A short distance down the road, watched over by a bronze statue of poet Geoffrey Chaucer, candles and flowers lay in tribute to Pollard. By the time of publication, a GoFundMe page trying to raise money for her funeral had raised £1,360 of its £4,000 goal.

Sonya is still shaken by Pollard’s death. But there is no time for her to stop. She covers a huge patch and spends her days scouring the streets and woods around the city, checking in with those that are rough sleeping.

“Sonya is fantastic, she can get people to talk to her who would never open up to anyone else,” said Mike Barrett, Chief Executive of Porchlight. “She was keeping almost a daily watch on Pollard. Sadly now Pollard has passed away.

“Her death is an example of the end of a process that is not fit for purpose, which is destructive and immoral.”

Barrett can reel off a long list of things he thinks are causing the increase in homelessness in the area and across the country: cuts to mental health services, lack of regulations around private landlords, landlords refusing to take those on Universal Credit.

Those issues, he says, are compounded by funding cuts to homelessness services.

“The cuts have impacted to a point where some services have closed. Others are so diluted they can’t do what they were set up to do”, said Barrett.

“Years ago Porchlight had 28 outreach workers. In 2011 our budgets were cut by 75 per cent and we ended up with a team of four [outreach workers]. So the charity, our board decided to pump some of our own reserves into it and we’re still doing that. But we’ve only got a team of 11, ”said Barrett. “The whole funding environment has returned to what it was in the 80s,” he added.

The Homeless Reduction Act, which was brought in earlier this month, puts more responsibility on councils to prevent homelessness and provides some additional funds. But many in the sector told the Bureau they are worried it is not enough to counter the cuts that have already happened.

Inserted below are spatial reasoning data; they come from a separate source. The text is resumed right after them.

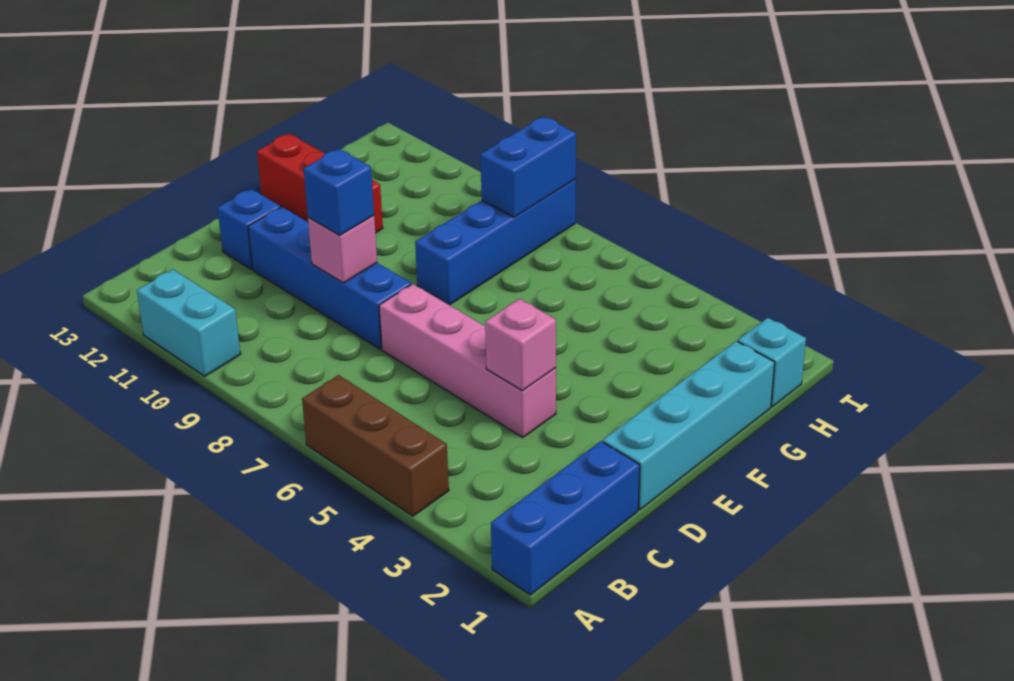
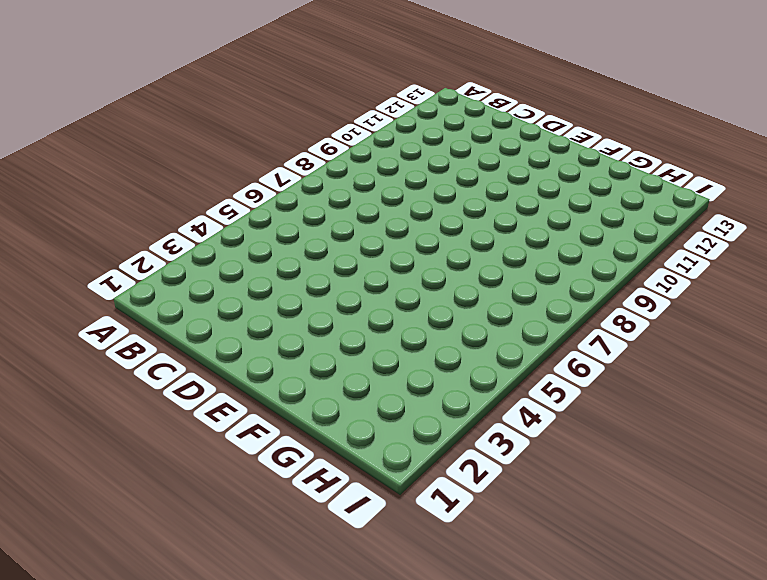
none -> blue 1x3 brick [491,441,640,595]
none -> brown 1x3 brick [302,375,449,516]
none -> cyan 1x2 brick [137,270,240,376]

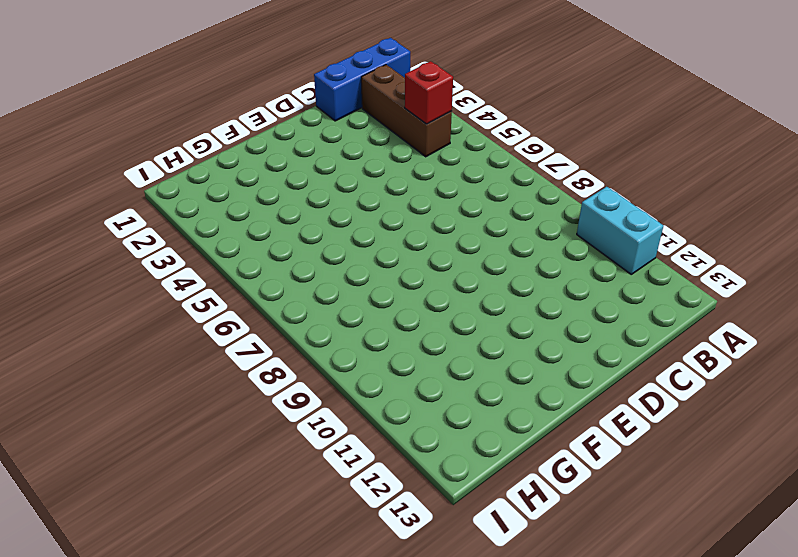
brown 1x3 brick [361,65,452,157] -> brown 1x3 brick moved to [302,375,449,516]
red 1x1 brick [405,61,453,124] -> none
none -> cyan 1x4 brick [603,341,775,510]
none -> pink 1x4 brick [379,284,556,438]
none -> blue 1x4 brick [248,207,411,349]

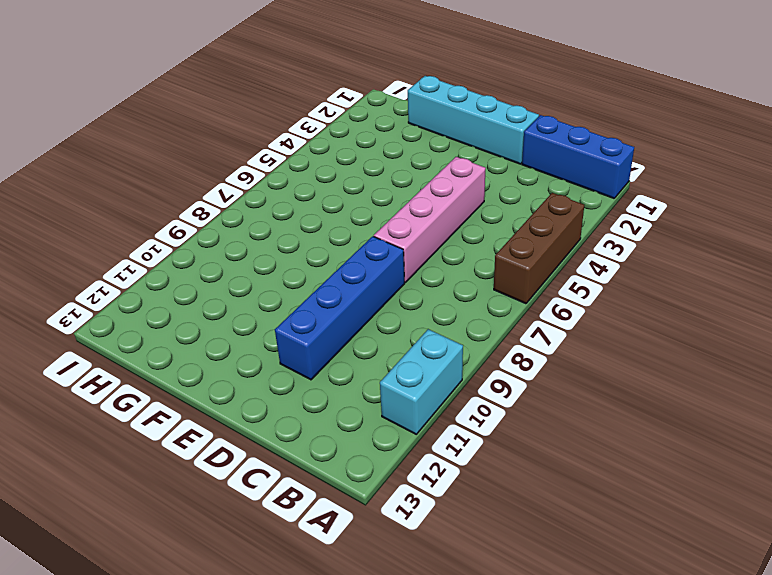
none -> blue 1x1 brick [217,189,280,270]
none -> blue 1x4 brick [415,179,576,305]
none -> red 1x3 brick [257,134,383,233]

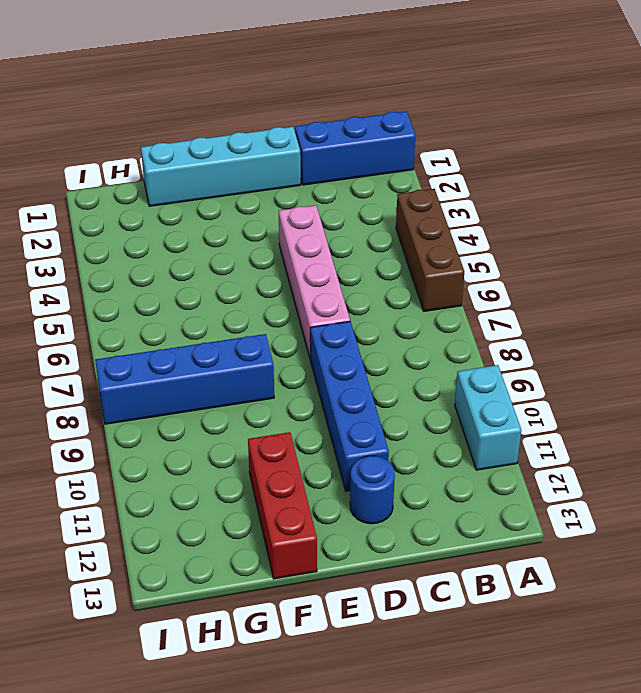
blue 1x1 round brick [350,456,395,524] -> blue 1x1 brick [217,189,280,270]
none -> cyan 1x1 brick [738,318,806,407]
none -> pink 1x1 brick [485,299,556,391]
none -> pink 1x1 brick [308,215,377,283]

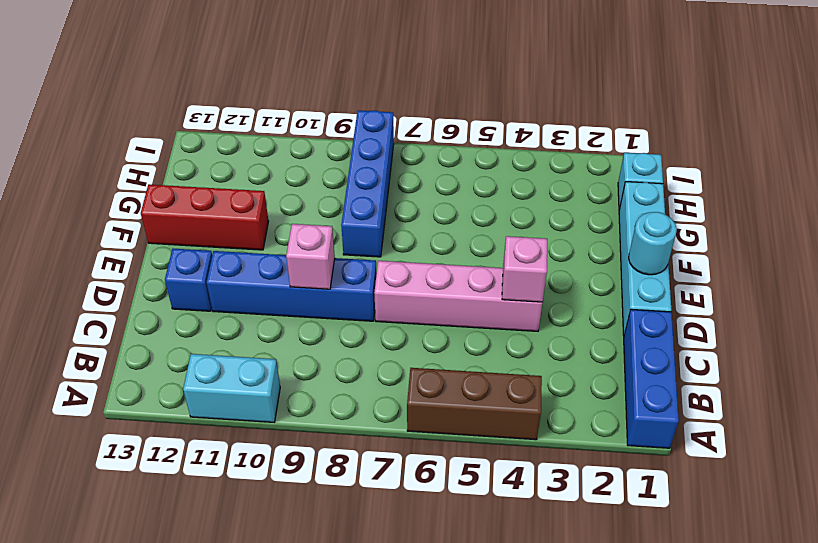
cyan 1x1 round brick [629,212,677,275] -> none
none -> blue 1x2 brick [480,116,576,217]
none -> blue 1x1 brick [304,149,374,235]

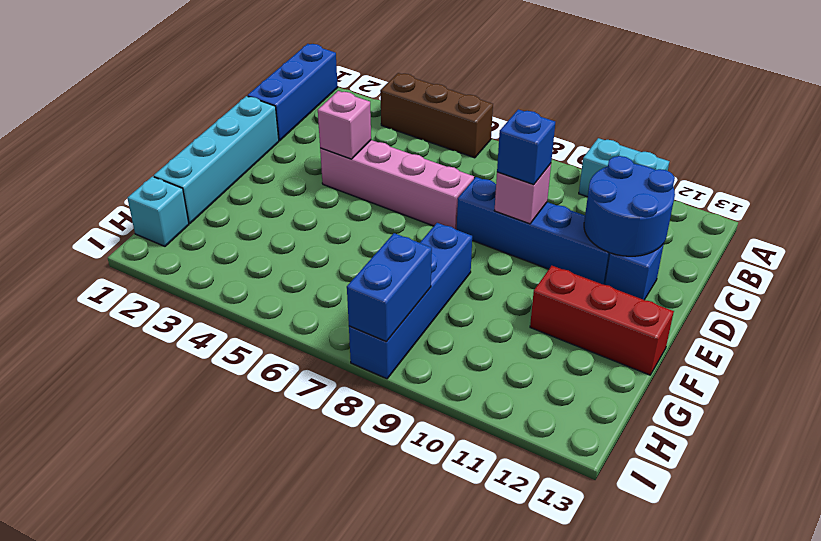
blue 2x2 round brick [584,156,675,256] -> none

A recent survey of local authorities, by the homeless charity Crisis, found that 74 per cent warned that a roll-out of Universal Credit would significantly increase homelessness in their area. Nearly half also feared the lowering of the total benefit cap would significantly increase homelessness.

Farahi, Pollard and Robert died within weeks of each other. At least seven more people died while homeless in March too, according to the names compiled by the Bureau. The true figure is likely to be much higher.

Matt Downie, Director of Policy and External Affairs at Crisis, said: “The Bureau’s figures are a devastating reminder that rough sleeping is beyond dangerous – it’s deadly, and it’s claiming more and more lives each year.

“Those sleeping on our streets are exposed to everything from sub-zero temperatures, to violence and abuse, and fatal illnesses. They are 17 times more likely to be a victim of violence, twice as likely to die from infections, and nine times more likely to commit suicide. What’s worse, we know these figures are likely to be an underestimate."

“It is extraordinary and unacceptable that nationally data on rough sleepers is so limited”, said Jeremy Swain of Thames Reach.

Thames Reach, along with other homeless charities, has now pledged support for the Bureau’s Dying Homeless project.

Prime Minister Theresa May has pledged to halve rough sleeping by 2022 and eliminate it totally by 2027.

Responding to the Bureau’s findings, a government spokesperson said: “Every death of someone sleeping rough on our streets is one too many. We are taking bold action and have committed to halving rough sleeping by 2022 and eliminating it by 2027.

“We are investing £1.2bn to tackle all forms of homelessness and earlier this month the Homeless Reduction Act, the most ambitious legislation in this area in decades, came into force."

Farahi’s death is still being investigated by the coroner’s office. Around a week after he passed away his hero Stephen Hawking died. Hawking was buried with ceremony 17 days later, on 31 March. Farahi is yet to be buried. 

His car sits, stuffed with his belongings, the only remaining marker of his life.